Back in May 2017, Treaty Lands, Global Stories presented at the SSAC Layered Histories Conference in a panel called Colonial Entanglements and Decolonizing Strategies. Later, we revised our paper and presented it at a UWSA faculty meeting on July 20. And now we are sharing it with all of you.
Read on to discover all of the following: an introduction to architecture as a tool of colonialism! a literature survey interrogating the Western Canon! a brief comparison of Canadian architecture school curricula! The story of what we’ve been doing so far here at the school! And, at the end, a section where we just ask a whole bunch of questions!
Because, of course, we don’t have the answers. That’s why we need your help, so follow us on Facebook, read our other pieces here on Bridge, get in touch by email, and look out for upcoming events.
You can check out the full paper embedded below, or linked here on issuu.
An excerpt from the introduction, covering architecture as a tool of colonization:
Site is at the crux of our work as architects. We need to be aware of the story of the land, under-foot and under-foundation. Canada, as it exists today, is the direct result of the colonization and settlement of Indigenous lands. For centuries, architecture and planning have been tools for colonization, acting to displace, marginalize, confine, and assimilate Indigenous peoples in order to expand empires and bring European settlers to the so-called “new world.” The parceling of land and the forms of our buildings arrived with colonization. We have inherited this spatial and conceptual framework that has been continually responsible for the marginalization of the ‘other.’

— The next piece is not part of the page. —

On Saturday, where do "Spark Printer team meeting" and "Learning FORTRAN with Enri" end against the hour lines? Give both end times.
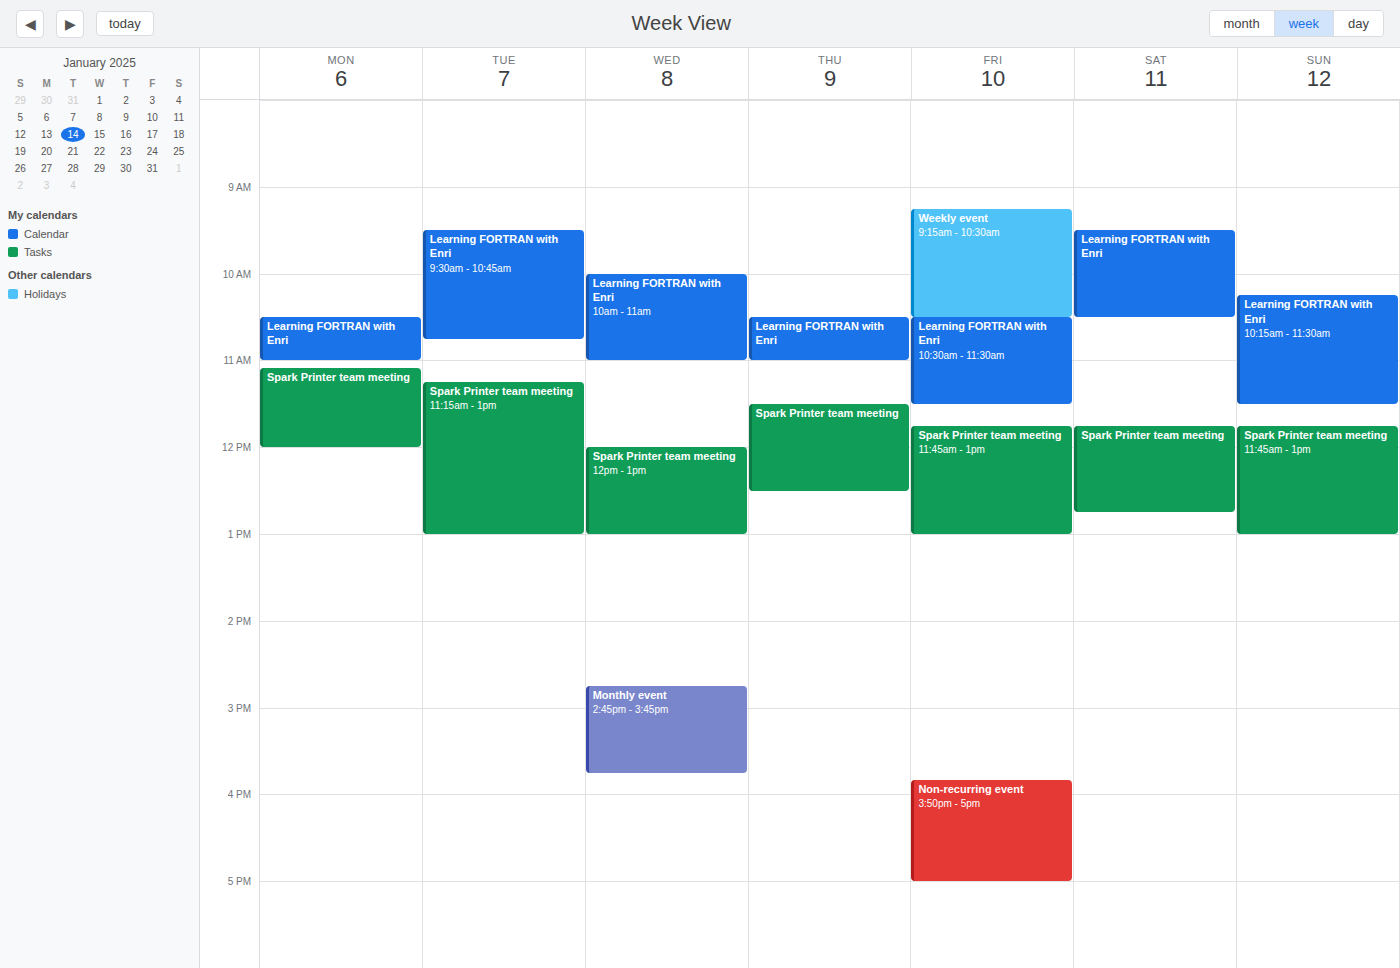
"Spark Printer team meeting": 12:45 PM, neither: three quarters of the way from the 12 PM line to the 1 PM line. "Learning FORTRAN with Enri": 10:30 AM, halfway between the 10 AM and 11 AM lines.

On the implicit settler-colonial framework around architectural practice:
As architects, we operate within this settler-colonial context dominated by a Eurocentric worldview. By failing to acknowledge that settler-colonialism forms an implicit frame around how we practice architecture, we are, whether consciously or not, supporting the hegemony. As architects shaping the built world, we have a social responsibility to address this context. To change the way we build, we must first change the way we learn to build. Architecture schools and their curricula must prepare students to work within and challenge the settler-colonial context.
How can our schools do this? How do we shift our perspectives and disrupt entrenched biases? How do we design an inclusive architectural curriculum? We want to grapple with these questions. We think it is imperative for other Canadian architecture schools to do the same.